● Requirement
Each line in the records below, from the one that contains "pinky pip: (201, 263)" to the one that contains "pinky mcp: (83, 241)", should be reproduced exactly, the first and last included.

--- Extracted material ---

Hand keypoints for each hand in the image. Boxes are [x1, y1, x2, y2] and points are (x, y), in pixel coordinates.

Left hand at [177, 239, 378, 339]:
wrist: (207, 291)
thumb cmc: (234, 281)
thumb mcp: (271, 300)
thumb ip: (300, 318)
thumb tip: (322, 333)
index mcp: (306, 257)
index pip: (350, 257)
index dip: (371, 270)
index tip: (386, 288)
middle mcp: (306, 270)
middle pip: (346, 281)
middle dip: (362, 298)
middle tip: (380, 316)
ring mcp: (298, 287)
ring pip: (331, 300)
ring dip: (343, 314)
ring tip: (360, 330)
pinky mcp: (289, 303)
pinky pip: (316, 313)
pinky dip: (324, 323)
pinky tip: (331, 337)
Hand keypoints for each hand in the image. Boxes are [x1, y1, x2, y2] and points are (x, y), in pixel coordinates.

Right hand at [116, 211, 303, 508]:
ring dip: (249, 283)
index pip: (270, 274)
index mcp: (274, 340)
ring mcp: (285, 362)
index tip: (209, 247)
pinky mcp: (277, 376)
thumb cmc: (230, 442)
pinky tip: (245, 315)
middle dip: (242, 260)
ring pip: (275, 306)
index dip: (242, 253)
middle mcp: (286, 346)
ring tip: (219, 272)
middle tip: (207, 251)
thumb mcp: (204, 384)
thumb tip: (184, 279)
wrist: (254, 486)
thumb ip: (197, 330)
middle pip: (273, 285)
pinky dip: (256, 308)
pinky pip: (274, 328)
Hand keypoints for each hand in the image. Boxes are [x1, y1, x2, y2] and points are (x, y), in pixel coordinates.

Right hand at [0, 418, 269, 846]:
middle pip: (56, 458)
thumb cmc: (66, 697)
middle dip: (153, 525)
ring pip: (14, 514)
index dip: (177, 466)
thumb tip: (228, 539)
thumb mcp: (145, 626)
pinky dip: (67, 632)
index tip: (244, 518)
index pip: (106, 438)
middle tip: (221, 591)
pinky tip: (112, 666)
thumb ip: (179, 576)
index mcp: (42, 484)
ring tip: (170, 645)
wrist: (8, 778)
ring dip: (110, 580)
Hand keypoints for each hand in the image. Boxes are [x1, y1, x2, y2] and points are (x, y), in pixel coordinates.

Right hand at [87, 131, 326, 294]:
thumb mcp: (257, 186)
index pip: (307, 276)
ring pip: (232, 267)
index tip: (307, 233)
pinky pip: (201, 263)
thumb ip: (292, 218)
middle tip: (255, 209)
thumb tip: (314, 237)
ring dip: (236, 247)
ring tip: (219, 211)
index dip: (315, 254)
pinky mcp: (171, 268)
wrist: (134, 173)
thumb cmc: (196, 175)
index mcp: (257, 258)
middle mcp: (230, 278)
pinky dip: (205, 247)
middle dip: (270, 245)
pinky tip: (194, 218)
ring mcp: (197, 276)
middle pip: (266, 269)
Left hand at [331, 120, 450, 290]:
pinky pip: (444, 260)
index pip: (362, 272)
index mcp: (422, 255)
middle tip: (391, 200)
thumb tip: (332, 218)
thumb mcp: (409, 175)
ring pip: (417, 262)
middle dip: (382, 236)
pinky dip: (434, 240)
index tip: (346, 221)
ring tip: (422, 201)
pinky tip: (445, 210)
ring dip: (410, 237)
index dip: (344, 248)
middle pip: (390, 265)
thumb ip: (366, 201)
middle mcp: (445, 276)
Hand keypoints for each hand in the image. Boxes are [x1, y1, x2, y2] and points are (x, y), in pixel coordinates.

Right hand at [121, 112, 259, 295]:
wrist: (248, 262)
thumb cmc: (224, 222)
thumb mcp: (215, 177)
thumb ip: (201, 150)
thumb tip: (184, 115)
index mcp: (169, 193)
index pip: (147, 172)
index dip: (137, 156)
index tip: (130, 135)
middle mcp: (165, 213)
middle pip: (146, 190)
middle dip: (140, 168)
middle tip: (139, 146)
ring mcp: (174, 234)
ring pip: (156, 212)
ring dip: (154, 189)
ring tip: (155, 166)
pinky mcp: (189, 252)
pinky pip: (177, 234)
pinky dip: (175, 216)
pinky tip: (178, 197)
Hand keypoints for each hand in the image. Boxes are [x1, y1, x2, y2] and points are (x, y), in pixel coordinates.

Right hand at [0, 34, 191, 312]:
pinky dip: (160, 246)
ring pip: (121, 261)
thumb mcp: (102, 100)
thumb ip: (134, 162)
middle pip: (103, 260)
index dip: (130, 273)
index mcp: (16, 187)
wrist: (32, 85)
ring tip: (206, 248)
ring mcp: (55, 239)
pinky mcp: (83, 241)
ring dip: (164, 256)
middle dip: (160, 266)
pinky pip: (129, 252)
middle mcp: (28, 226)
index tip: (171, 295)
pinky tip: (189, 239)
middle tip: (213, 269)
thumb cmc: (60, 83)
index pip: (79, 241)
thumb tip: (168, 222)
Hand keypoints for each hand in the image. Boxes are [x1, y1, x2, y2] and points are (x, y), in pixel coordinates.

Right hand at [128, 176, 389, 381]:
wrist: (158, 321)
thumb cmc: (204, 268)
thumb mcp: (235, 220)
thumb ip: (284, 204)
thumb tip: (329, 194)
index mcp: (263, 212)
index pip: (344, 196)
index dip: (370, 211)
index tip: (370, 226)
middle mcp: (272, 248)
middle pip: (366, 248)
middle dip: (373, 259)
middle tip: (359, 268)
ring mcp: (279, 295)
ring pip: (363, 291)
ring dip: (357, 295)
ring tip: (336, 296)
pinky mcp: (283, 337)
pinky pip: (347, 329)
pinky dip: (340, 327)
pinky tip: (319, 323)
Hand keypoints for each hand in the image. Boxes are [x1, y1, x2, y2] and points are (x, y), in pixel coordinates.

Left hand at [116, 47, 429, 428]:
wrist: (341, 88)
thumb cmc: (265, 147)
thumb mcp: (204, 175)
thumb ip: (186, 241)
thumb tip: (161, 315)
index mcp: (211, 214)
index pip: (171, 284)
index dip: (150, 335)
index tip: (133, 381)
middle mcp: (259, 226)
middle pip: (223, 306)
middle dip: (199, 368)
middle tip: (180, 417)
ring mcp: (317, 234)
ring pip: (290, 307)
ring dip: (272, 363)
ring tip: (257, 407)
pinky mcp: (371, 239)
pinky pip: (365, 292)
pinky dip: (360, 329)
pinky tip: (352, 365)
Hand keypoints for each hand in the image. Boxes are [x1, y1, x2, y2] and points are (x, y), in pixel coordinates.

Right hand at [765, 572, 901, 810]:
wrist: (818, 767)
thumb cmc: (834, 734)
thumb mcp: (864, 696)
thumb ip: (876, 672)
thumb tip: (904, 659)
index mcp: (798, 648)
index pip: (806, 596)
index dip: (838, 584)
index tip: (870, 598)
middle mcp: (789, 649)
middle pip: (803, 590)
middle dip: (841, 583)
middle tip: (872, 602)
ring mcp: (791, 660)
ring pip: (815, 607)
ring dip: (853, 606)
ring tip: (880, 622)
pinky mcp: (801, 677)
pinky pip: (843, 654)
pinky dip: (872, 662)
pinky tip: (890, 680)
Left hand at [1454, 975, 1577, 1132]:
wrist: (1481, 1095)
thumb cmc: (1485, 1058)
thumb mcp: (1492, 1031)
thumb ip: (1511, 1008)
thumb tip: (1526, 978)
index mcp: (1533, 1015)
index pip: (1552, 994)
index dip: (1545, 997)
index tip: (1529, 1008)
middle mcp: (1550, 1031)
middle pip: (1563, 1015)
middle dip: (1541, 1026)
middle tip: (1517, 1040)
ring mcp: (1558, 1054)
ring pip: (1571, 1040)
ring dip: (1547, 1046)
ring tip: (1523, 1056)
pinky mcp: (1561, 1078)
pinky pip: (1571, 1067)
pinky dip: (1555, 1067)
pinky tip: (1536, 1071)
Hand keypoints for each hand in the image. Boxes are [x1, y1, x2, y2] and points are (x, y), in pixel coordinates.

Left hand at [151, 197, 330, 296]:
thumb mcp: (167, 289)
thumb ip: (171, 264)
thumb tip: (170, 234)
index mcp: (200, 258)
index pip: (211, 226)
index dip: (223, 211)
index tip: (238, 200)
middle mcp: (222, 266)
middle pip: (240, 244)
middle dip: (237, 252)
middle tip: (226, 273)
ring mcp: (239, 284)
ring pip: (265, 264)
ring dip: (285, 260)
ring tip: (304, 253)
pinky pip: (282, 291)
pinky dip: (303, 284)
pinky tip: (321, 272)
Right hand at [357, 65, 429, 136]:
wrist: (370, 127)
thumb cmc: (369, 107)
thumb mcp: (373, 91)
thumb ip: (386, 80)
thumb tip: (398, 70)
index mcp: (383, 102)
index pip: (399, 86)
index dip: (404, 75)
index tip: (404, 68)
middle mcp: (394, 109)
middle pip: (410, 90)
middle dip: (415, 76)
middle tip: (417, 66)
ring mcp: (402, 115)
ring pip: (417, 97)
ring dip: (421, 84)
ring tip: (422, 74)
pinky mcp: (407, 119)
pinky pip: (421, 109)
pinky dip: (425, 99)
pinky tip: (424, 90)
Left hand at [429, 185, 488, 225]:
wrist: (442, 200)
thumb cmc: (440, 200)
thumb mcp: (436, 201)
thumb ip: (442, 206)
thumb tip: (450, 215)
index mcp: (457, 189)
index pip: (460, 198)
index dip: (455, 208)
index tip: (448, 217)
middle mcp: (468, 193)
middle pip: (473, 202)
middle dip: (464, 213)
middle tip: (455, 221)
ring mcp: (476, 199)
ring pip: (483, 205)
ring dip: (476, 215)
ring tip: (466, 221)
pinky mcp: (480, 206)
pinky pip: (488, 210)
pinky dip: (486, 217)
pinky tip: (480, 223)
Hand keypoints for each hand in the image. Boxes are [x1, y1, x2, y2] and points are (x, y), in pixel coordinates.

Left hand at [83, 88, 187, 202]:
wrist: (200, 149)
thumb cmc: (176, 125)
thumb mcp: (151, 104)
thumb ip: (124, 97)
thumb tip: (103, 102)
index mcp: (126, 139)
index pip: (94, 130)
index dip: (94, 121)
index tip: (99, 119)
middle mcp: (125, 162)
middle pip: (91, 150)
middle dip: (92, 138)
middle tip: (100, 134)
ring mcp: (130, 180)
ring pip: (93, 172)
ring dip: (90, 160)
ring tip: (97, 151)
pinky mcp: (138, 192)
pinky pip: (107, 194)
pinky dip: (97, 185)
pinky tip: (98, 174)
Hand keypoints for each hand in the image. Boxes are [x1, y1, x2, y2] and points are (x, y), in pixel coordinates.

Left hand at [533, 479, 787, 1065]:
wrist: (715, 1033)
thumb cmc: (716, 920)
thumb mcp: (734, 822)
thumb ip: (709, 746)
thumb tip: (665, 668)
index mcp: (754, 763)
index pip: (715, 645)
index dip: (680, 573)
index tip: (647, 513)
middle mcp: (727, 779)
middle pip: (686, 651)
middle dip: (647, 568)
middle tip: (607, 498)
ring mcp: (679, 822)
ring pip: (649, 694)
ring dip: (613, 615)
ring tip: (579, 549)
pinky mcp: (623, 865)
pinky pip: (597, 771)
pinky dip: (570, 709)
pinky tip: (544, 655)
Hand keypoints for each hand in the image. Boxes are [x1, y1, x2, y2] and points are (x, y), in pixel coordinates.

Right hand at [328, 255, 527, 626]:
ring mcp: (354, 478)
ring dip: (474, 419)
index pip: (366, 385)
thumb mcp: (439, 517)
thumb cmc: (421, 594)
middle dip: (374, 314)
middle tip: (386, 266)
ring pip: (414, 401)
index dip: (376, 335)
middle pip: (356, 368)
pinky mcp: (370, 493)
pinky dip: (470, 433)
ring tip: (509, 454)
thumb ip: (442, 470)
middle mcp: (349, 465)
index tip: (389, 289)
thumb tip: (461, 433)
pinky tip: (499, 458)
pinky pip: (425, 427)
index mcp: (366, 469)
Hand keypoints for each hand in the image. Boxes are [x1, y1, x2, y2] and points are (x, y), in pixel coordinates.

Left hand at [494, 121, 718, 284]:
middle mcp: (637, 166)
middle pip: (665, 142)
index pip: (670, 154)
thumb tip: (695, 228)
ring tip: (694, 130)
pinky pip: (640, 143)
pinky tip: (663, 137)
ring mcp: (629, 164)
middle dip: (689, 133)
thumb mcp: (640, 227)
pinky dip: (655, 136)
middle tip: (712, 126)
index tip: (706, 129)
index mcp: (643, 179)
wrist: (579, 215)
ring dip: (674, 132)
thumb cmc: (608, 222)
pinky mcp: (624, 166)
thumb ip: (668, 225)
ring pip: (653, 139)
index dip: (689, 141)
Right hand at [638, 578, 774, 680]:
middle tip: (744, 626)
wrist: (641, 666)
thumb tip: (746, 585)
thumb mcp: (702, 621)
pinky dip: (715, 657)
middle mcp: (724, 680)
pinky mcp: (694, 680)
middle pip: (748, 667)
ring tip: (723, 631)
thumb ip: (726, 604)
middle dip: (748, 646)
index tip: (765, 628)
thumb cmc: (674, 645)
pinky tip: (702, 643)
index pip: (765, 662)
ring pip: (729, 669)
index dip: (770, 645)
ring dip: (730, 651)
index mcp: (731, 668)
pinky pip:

---

● Solved problem
pinky pip: (201, 263)
thumb ip: (292, 218)
middle tip: (255, 209)
thumb tip: (314, 237)
ring dip: (236, 247)
ring tip: (219, 211)
index dip: (315, 254)
pinky mcp: (171, 268)
wrist: (134, 173)
thumb cmc: (196, 175)
index mcp: (257, 258)
middle mcp: (230, 278)
pinky dip: (205, 247)
middle dip: (270, 245)
pinky tip: (194, 218)
ring mcp: (197, 276)
middle pip: (266, 269)
Left hand at [331, 120, 450, 290]:
pinky pip: (444, 260)
index pip: (362, 272)
index mcp: (422, 255)
middle tip: (391, 200)
thumb tip: (332, 218)
thumb mcp: (409, 175)
ring pip: (417, 262)
middle dip: (382, 236)
pinky dip: (434, 240)
index tip: (346, 221)
ring tip: (422, 201)
pinky tip: (445, 210)
ring dip: (410, 237)
index dip: (344, 248)
middle pip: (390, 265)
thumb ip: (366, 201)
middle mcp: (445, 276)
Hand keypoints for each hand in the image. Boxes are [x1, y1, x2, y2] and points are (x, y), in pixel coordinates.

Right hand at [121, 112, 259, 295]:
wrist: (248, 262)
thumb cmc: (224, 222)
thumb mcp: (215, 177)
thumb ip: (201, 150)
thumb tip: (184, 115)
index mcp: (169, 193)
index pip: (147, 172)
index dip: (137, 156)
index tip: (130, 135)
middle mcp: (165, 213)
middle pip: (146, 190)
middle dip: (140, 168)
middle tip: (139, 146)
ring mcp: (174, 234)
ring pip: (156, 212)
ring dip: (154, 189)
ring tip: (155, 166)
pinky mcp: (189, 252)
pinky pip: (177, 234)
pinky dip: (175, 216)
pinky tip: (178, 197)
Hand keypoints for each hand in the image. Boxes are [x1, y1, x2, y2] and points are (x, y), in pixel coordinates.

Right hand at [0, 34, 191, 312]:
pinky dip: (160, 246)
ring pip: (121, 261)
thumb mcp: (102, 100)
thumb ip: (134, 162)
middle pip: (103, 260)
index dip: (130, 273)
index mcp: (16, 187)
wrist: (32, 85)
ring tip: (206, 248)
ring mcp: (55, 239)
pinky mcp: (83, 241)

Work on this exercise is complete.